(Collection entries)
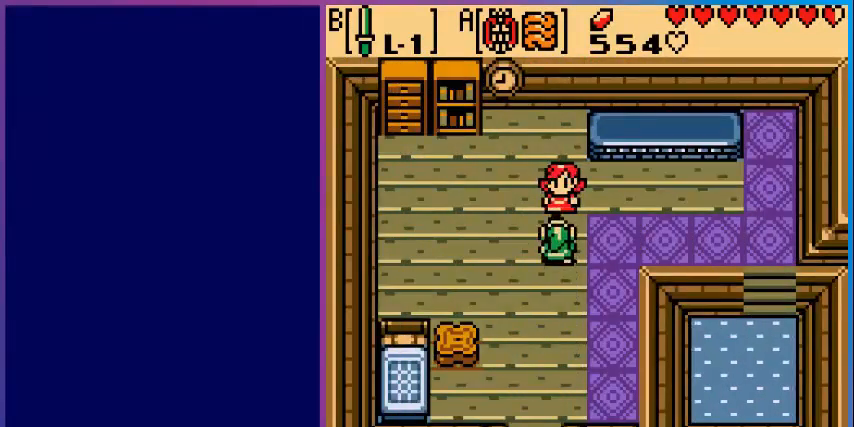
Gameplay with a controller (Nintendo layout); each line is a JSON object with the inputs held at the frame after it. "events" lists button and stick changes between this image and that frame as [ms after this image, input, new state], when the widget could be followed in between. Not read: L3 R3.
{"buttons": ["A"], "events": [[80, "A", "down"], [160, "DPAD_UP", "up"], [240, "A", "up"], [400, "A", "down"]]}
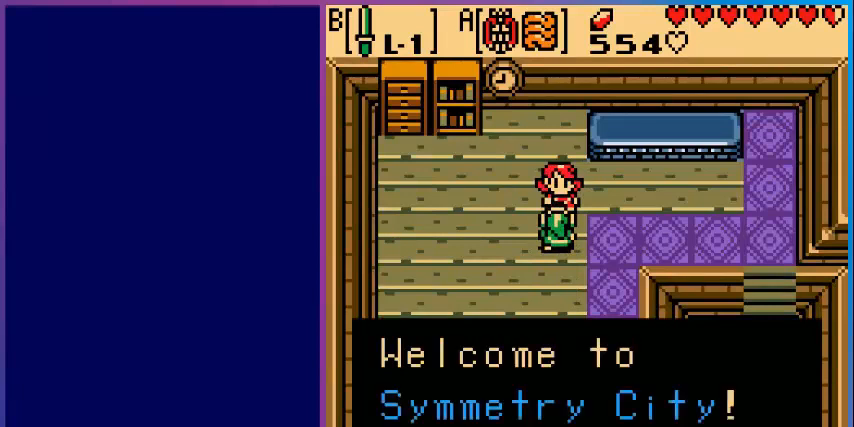
{"buttons": [], "events": [[40, "A", "up"], [440, "A", "down"], [520, "A", "up"]]}
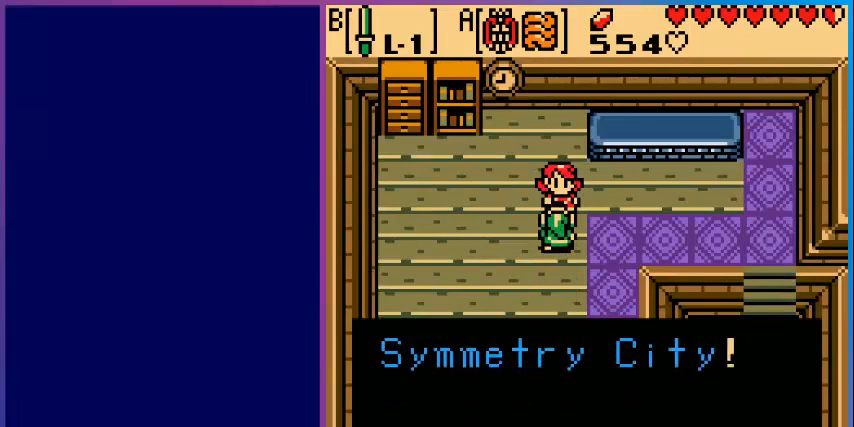
{"buttons": [], "events": [[120, "A", "down"], [240, "A", "up"]]}
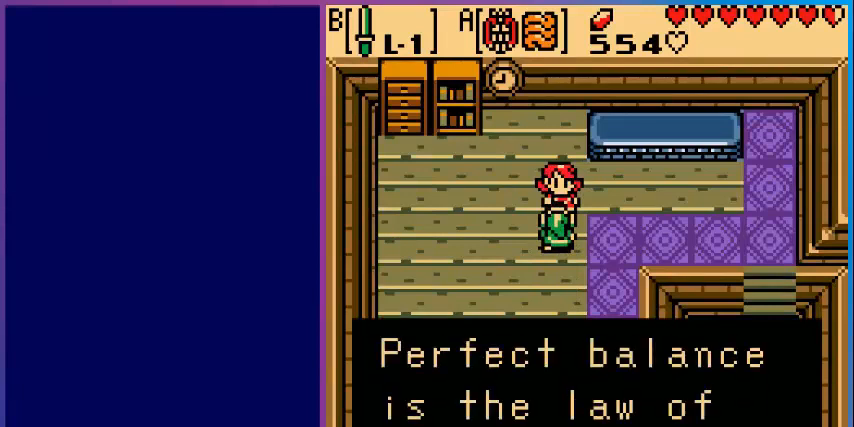
{"buttons": ["A"], "events": [[280, "A", "down"], [360, "A", "up"], [440, "A", "down"]]}
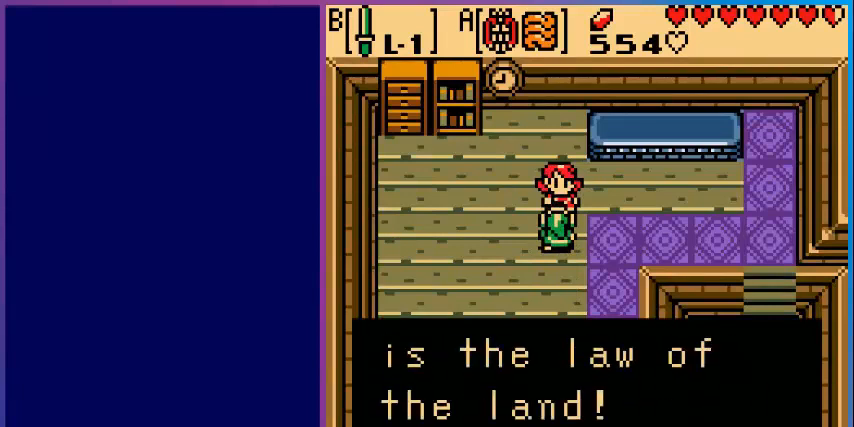
{"buttons": ["DPAD_DOWN"], "events": [[80, "A", "up"], [160, "A", "down"], [280, "A", "up"], [440, "DPAD_DOWN", "down"]]}
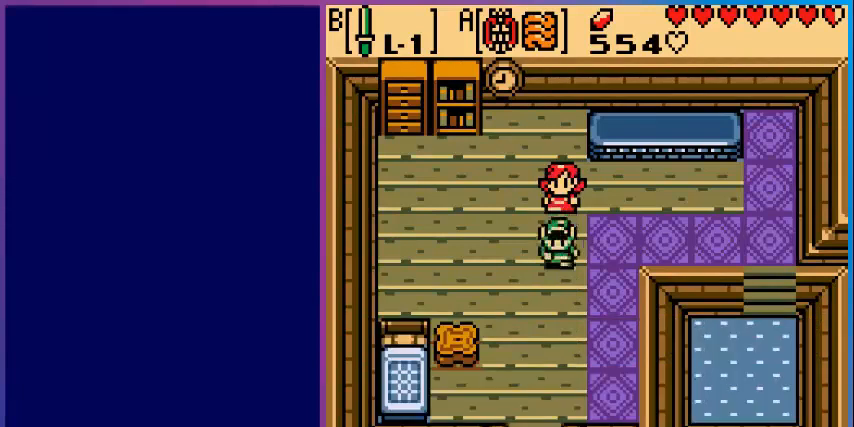
{"buttons": ["DPAD_DOWN", "DPAD_LEFT"], "events": [[440, "DPAD_LEFT", "down"]]}
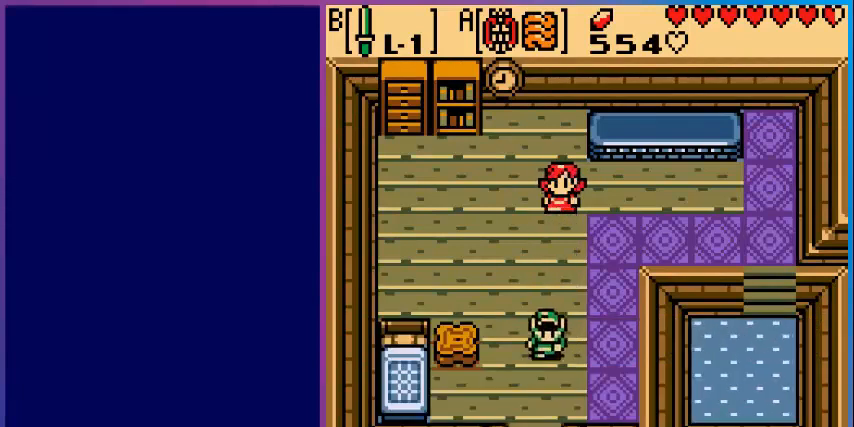
{"buttons": ["DPAD_DOWN"], "events": [[160, "DPAD_LEFT", "up"]]}
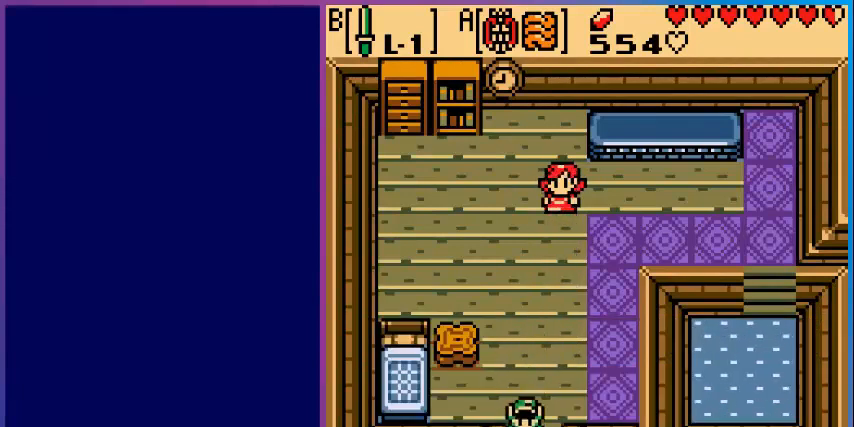
{"buttons": [], "events": [[440, "DPAD_DOWN", "up"]]}
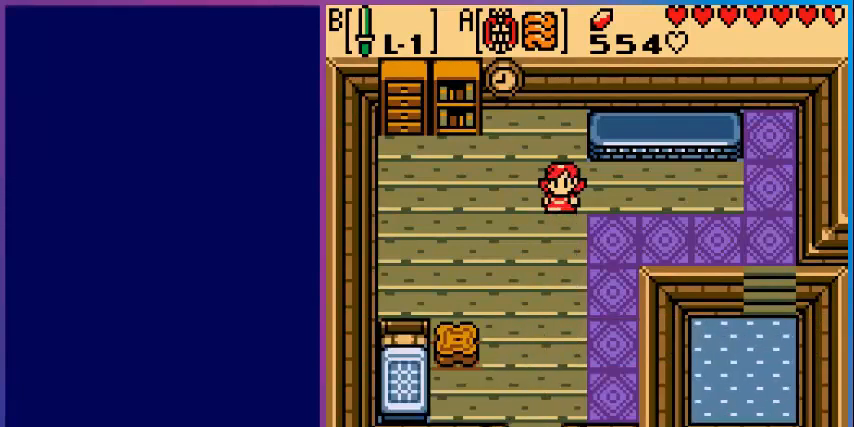
{"buttons": [], "events": []}
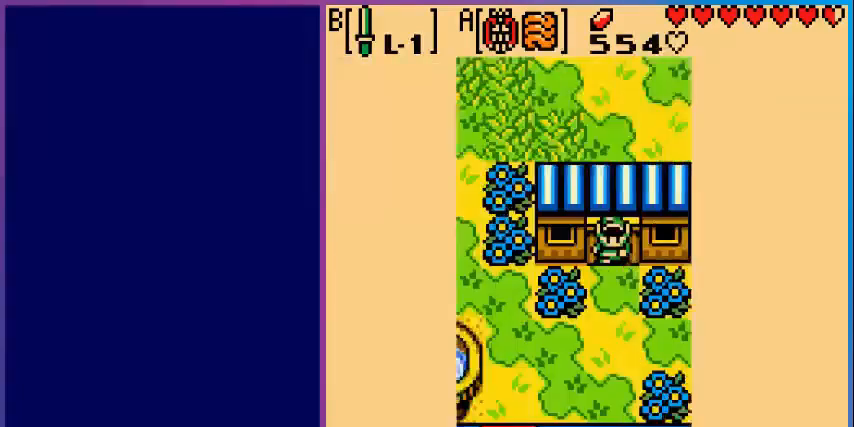
{"buttons": ["DPAD_DOWN"], "events": [[200, "DPAD_DOWN", "down"]]}
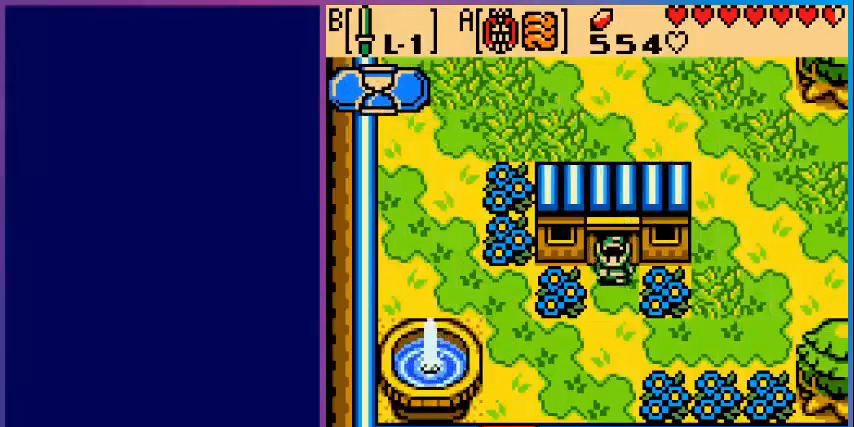
{"buttons": ["DPAD_LEFT"], "events": [[400, "DPAD_DOWN", "up"], [400, "DPAD_LEFT", "down"]]}
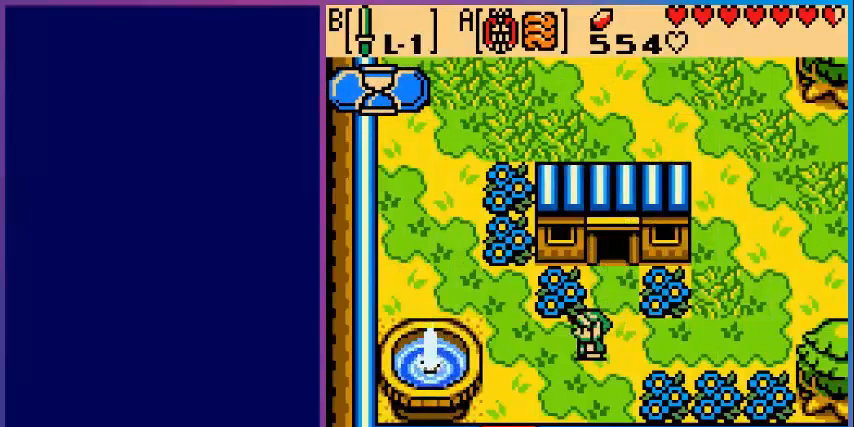
{"buttons": ["DPAD_UP", "DPAD_LEFT"], "events": [[400, "DPAD_UP", "down"]]}
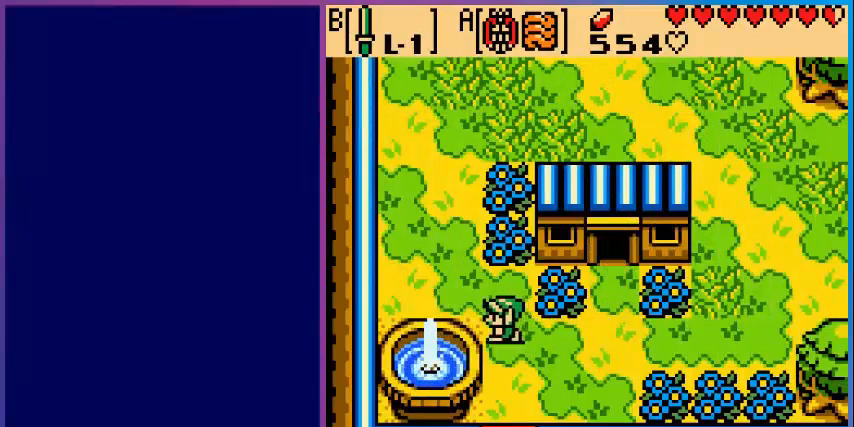
{"buttons": ["DPAD_UP", "DPAD_LEFT"], "events": []}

**What is needed**
Give the records again exactly, minus the pictures.

**Reply**
Gameplay with a controller (Nintendo layout); each line is a JSON object with the inputs held at the frame after it. "events" lists button and stick changes between this image and that frame as [ms after this image, input, new state], when the widget could be followed in between. Not read: L3 R3.
{"buttons": ["A"], "events": [[80, "A", "down"], [160, "DPAD_UP", "up"], [240, "A", "up"], [400, "A", "down"]]}
{"buttons": [], "events": [[40, "A", "up"], [440, "A", "down"], [520, "A", "up"]]}
{"buttons": [], "events": [[120, "A", "down"], [240, "A", "up"]]}
{"buttons": ["A"], "events": [[280, "A", "down"], [360, "A", "up"], [440, "A", "down"]]}
{"buttons": ["DPAD_DOWN"], "events": [[80, "A", "up"], [160, "A", "down"], [280, "A", "up"], [440, "DPAD_DOWN", "down"]]}
{"buttons": ["DPAD_DOWN", "DPAD_LEFT"], "events": [[440, "DPAD_LEFT", "down"]]}
{"buttons": ["DPAD_DOWN"], "events": [[160, "DPAD_LEFT", "up"]]}
{"buttons": [], "events": [[440, "DPAD_DOWN", "up"]]}
{"buttons": [], "events": []}
{"buttons": ["DPAD_DOWN"], "events": [[200, "DPAD_DOWN", "down"]]}
{"buttons": ["DPAD_LEFT"], "events": [[400, "DPAD_DOWN", "up"], [400, "DPAD_LEFT", "down"]]}
{"buttons": ["DPAD_UP", "DPAD_LEFT"], "events": [[400, "DPAD_UP", "down"]]}
{"buttons": ["DPAD_UP", "DPAD_LEFT"], "events": []}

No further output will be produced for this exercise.